The inside of the Mapmaker’s Guild was as messy as its outside was neat. Fenn tried and failed to take it all in. It became immediately evident why the mapmaker had stumbled on his way to the door. The floor was all but uncrossable, and that was assuming you could see—which he clearly could not.
There were no less than eight tables of various shapes and sizes strewn with maps, books of maps, fragments of maps, maps in progress, and maps so faded as to be almost unintelligible. There were the tools of the mapmaking trade: ink-pots and quills, sticks of charcoal, rolls of parchment and vellum, compasses of every variety. Scribes, sectors, french curves, tapes and measures, most of them pinning down one curling corner or another. And candles. Dozens upon dozens of candles. About half of them were lit. Of the remaining half, nearly a quarter had melted down to stumps, and the rest had possibly simply been forgotten. The narrow paths between the tables, such as they were, were heavily obstructed by stacks of books and numerous stools, and strewn with papers. It was clear enough that stumbling, in this place, was not an infrequent occurrence.

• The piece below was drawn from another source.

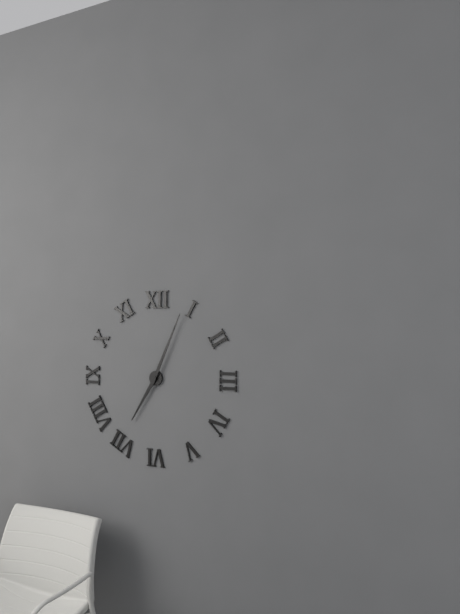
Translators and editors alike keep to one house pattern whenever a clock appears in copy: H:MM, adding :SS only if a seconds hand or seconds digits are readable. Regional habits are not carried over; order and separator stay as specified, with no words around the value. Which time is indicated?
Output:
7:04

The old man wound his way through the clutter with a fair amount of grace—punctuated with periodic grunts as he encountered corners. He called for Fenn to shut the door behind her, which she did, leaving them in warm, musty, candle-lit darkness. He managed to make it to a tall stool situated before the largest table and sat down with a grunt.

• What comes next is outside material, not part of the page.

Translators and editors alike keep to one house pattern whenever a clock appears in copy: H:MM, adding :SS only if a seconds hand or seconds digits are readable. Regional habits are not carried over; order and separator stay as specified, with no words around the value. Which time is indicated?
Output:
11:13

“You certainly have a lot of maps,” Fenn observed.
“Of course we do,” said the old man, squinting vaguely in her direction through his binocular lenses. “This is the Mapmaker’s Guild, after all.”
“Is anyone else here?” asked Fenn, glancing about the room in hope of finding, perchance, someone who had not yet reached his first centennial.

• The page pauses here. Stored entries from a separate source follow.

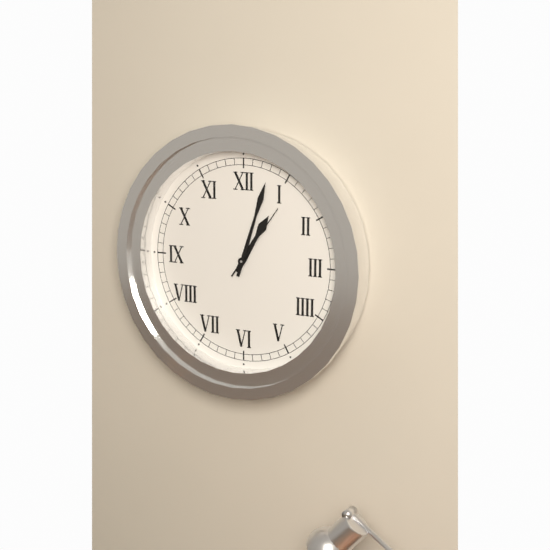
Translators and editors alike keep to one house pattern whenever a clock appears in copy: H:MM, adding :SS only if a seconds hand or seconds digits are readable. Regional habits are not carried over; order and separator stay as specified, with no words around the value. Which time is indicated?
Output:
1:03:06
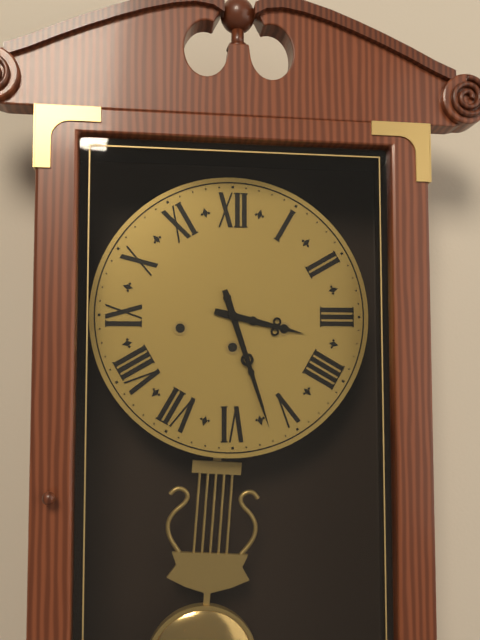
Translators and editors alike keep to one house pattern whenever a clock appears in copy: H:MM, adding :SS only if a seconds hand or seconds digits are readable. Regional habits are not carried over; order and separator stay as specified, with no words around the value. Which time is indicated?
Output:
3:27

The old man shook his head. “Only me.”
“Oh. When shall the others arrive?”
“Others? What others?”
“The other mapmakers.”
The old man frowned. “There hasn’t been anyone but me in over twenty years. Not since Holm’s accident in the field.”
“You couldn’t possibly do all this by yourself,” Fenn’s eyes widened.
“I could. And I do.”
“But how do you—”
“How do I what?” the man’s expression darkened.
“Nothing,” said Fenn quickly, trying to get ‘see the maps’ off the tip of her tongue. “Never mind. Perhaps… perhaps you can help me then. I’m looking for a town.”
“What kind of town?” his brow furrowed attentively, drawn to the map-related inquiry.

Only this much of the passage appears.